There is no law which prohibits absinthe by name, but any drink which contains in excess of 10ppm of thujone is prohibited from being imported into, or produced for sale and consumption in, the United States.

Good to know. Consumers will benefit from safe absinthe, although modern science apparently has found thujone as relatively safe (“0% mortality rate at 30 mg/kg”).

Somewhere Over the Rainbow

My prior post on Germans dealing with the issue of identity and security reminded me of the famous lyrics of Somewhere Over the Rainbow. I like the version by Israel Kamakawiwo’ole:

Public Radio in the US even did a story on it.

NPR’s Susan Stamberg continues her series on the meaning of “home” with the story of “Over the Rainbow,” from the 1939 film classic The Wizard of Oz. The song that became Judy Garland’s signature tune tells of longing to escape home for a more exciting place. Of course, as anyone who’s watched the movie knows, Garland’s Dorothy realizes there’s no place like home.

Someone might also think Lions can talk and water kills witches, or that the US should follow the silver standard instead of gold. Maybe that’s not the point.

There is no place like home when it comes to the present, rather than past or future, right?

Curveball secrets revealed; liar/alcoholic led US into War

History will not be kind to American leaders who called for war with Iraq. More evidence of naive incompetance has come forward:

[CBS’ 60 Minutes] says Mr Alwan’s story unravelled once CIA agents finally confronted him with evidence contradicting his claims.

Back in November 2005, Col Lawrence Wilkerson, the chief of staff to Mr Powell, told the BBC’s Carolyn Quinn he was aware the Germans had said that they had told the CIA of the unreliability.

“And then you begin to speculate, you begin to wonder was this intelligence spun; was it politicised; was it cherry-picked; did in fact the American people get fooled?,” Col Wilkerson said.

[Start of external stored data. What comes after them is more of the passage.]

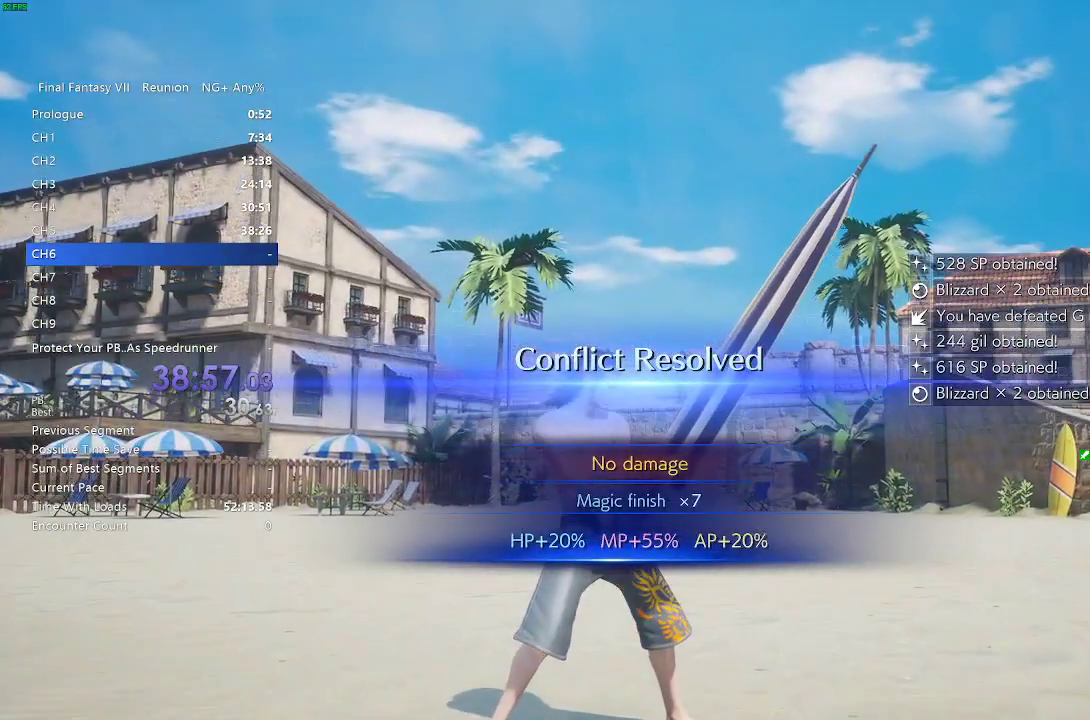
{"buttons": [], "left_stick": "center", "right_stick": "center", "events": [[33, "left_stick", "center"]]}
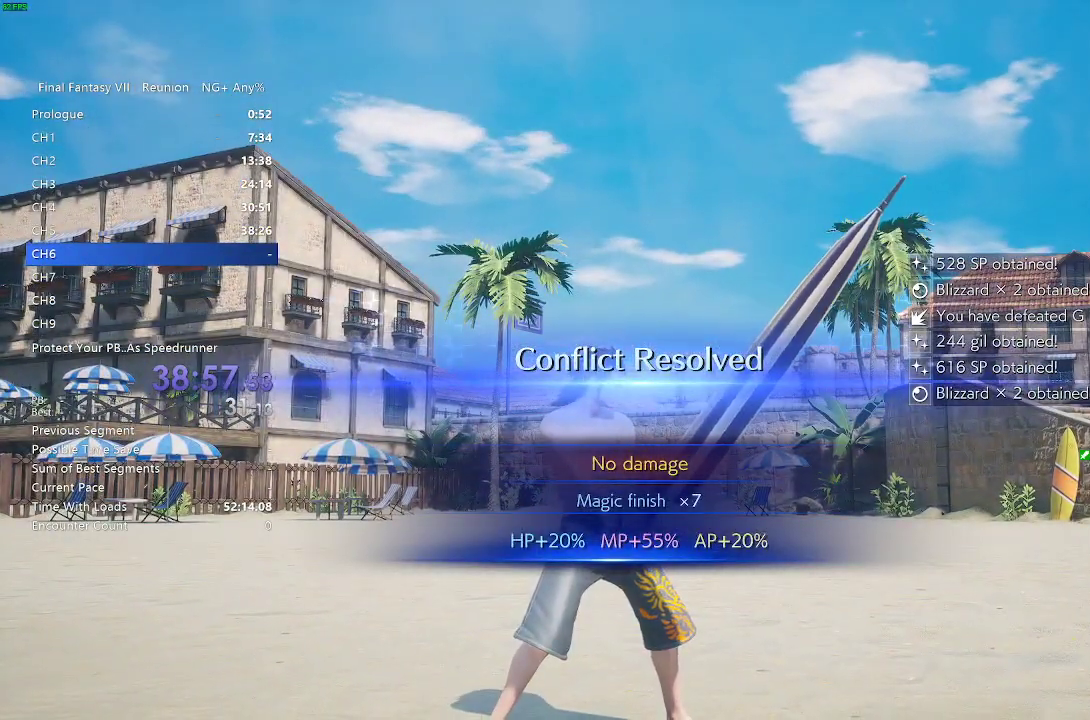
{"buttons": [], "left_stick": "up-left", "right_stick": "center", "events": [[350, "left_stick", "up-left"]]}
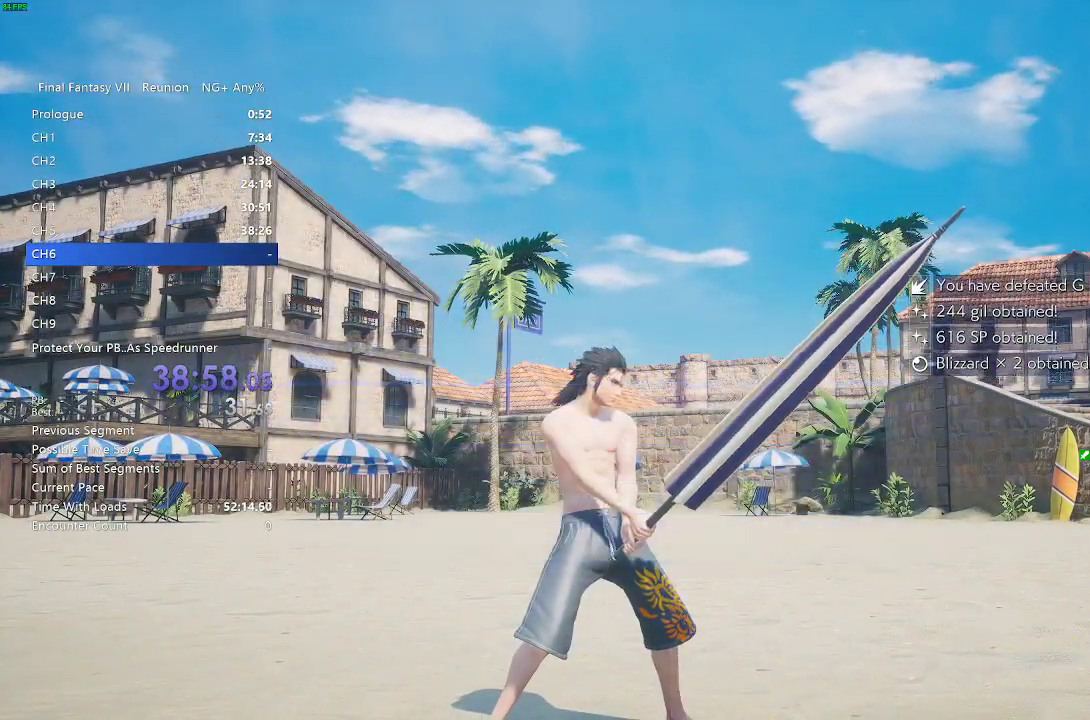
{"buttons": [], "left_stick": "center", "right_stick": "center", "events": [[17, "left_stick", "center"], [133, "right_stick", "up-left"], [283, "right_stick", "left"], [383, "right_stick", "center"]]}
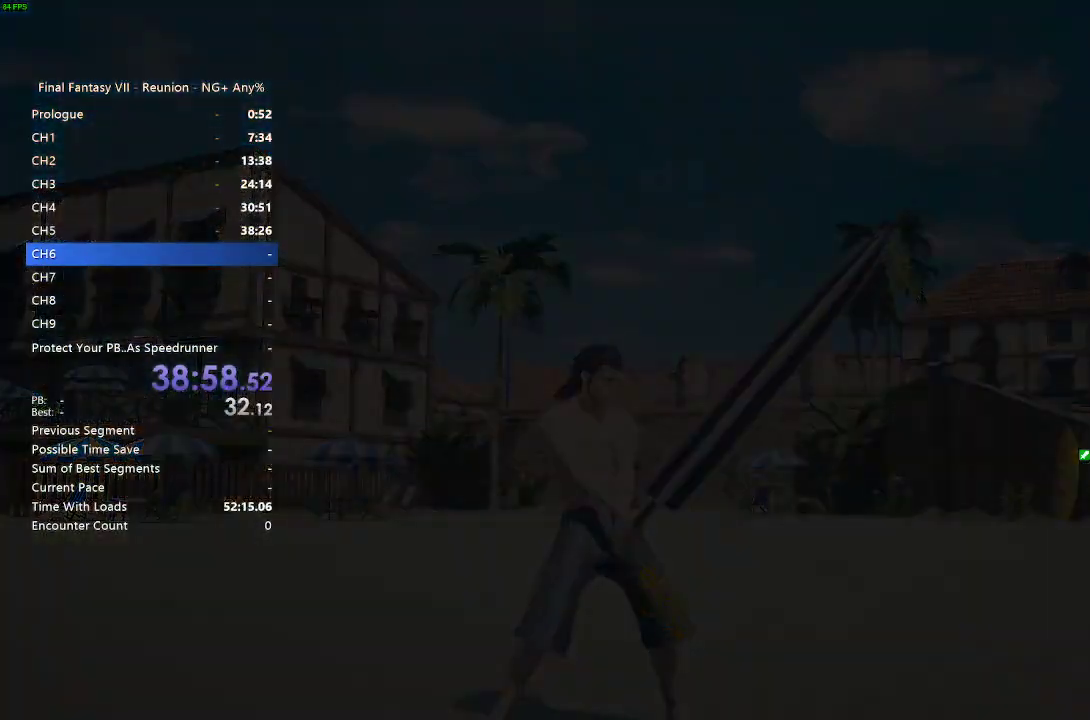
{"buttons": [], "left_stick": "center", "right_stick": "center", "events": []}
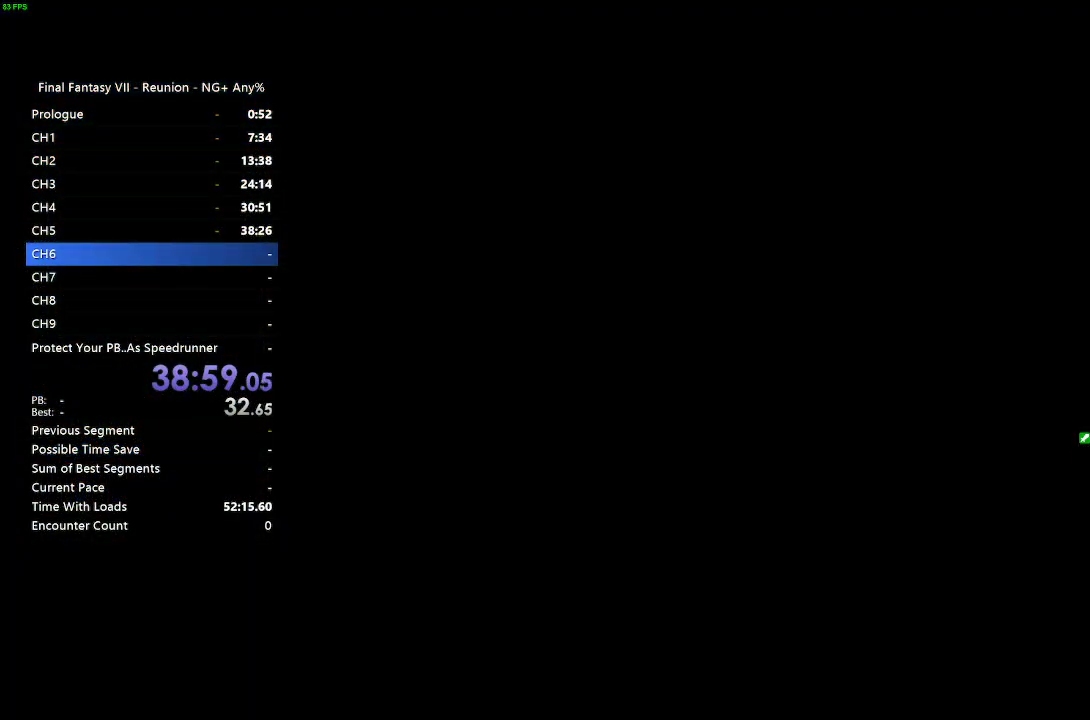
{"buttons": [], "left_stick": "center", "right_stick": "center", "events": []}
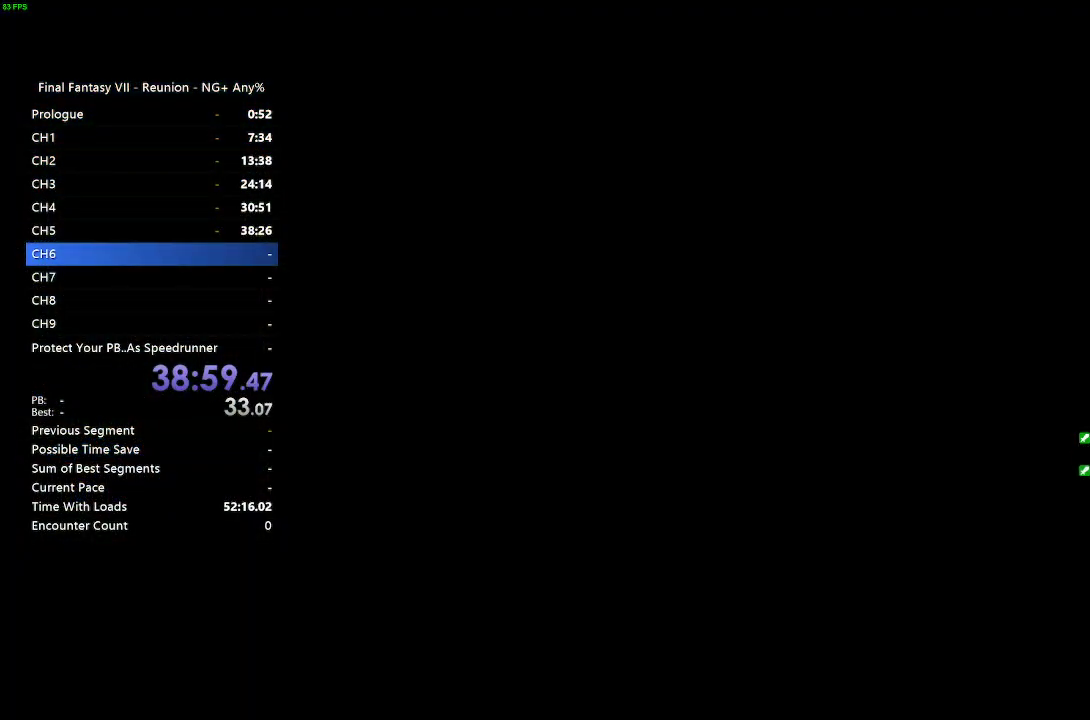
{"buttons": [], "left_stick": "center", "right_stick": "center", "events": []}
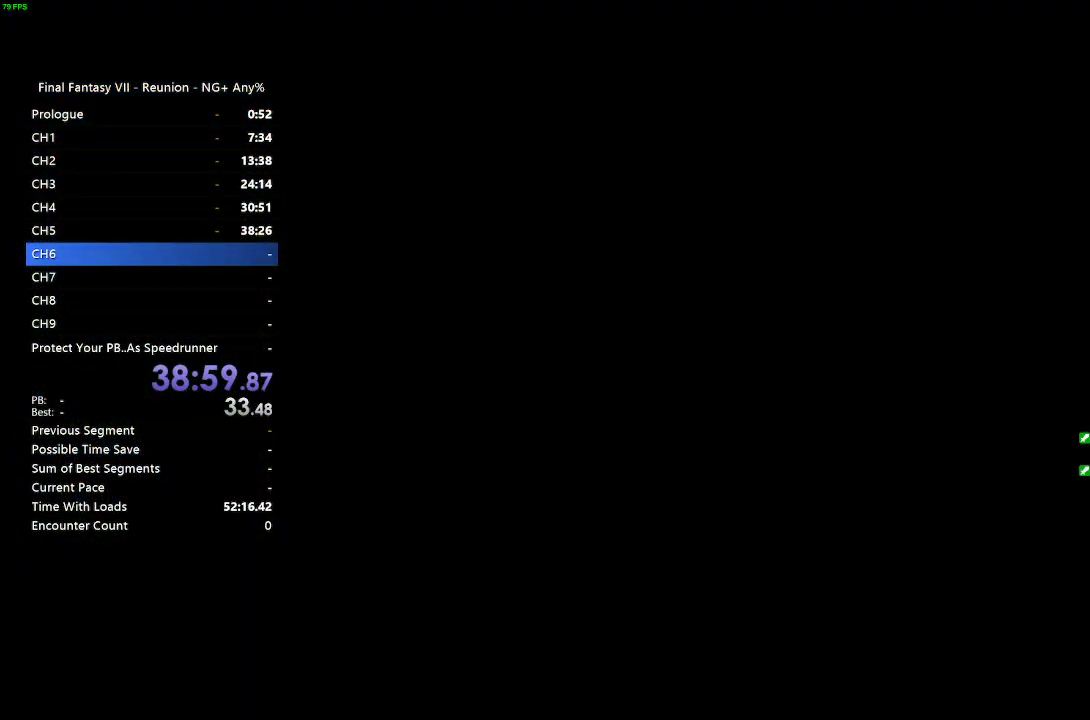
{"buttons": [], "left_stick": "center", "right_stick": "center", "events": []}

A presidential intelligence commission into the matter found that Curveball [Mr Alwan] was a liar and an alcoholic.

Interesting that the Germans did not bite on false information, but the US fell for it at the highest levels.

Vagabond Scholar has a nice writeup of the tragic details.

Psychologists have long known that typically, human beings tend to look for evidence to support their views, not for evidence to contradict them. This dynamic makes the thorough vetting of critical intelligence all the more crucial.

[…]

The Bush administration must take a large share of the blame. Many people forget, as mentioned above, that Bush claimed weapons of mass destruction had in fact been found, and he repeated this claim several times. He later went on to deliberately substitute the argument that “Hussein had WMD” to “Hussein wanted WMD.”

[…]

No one doubted Hussein wanted WMD. The question was whether he had them, and whether he could actually get them.

Wonder where the name curveball came from.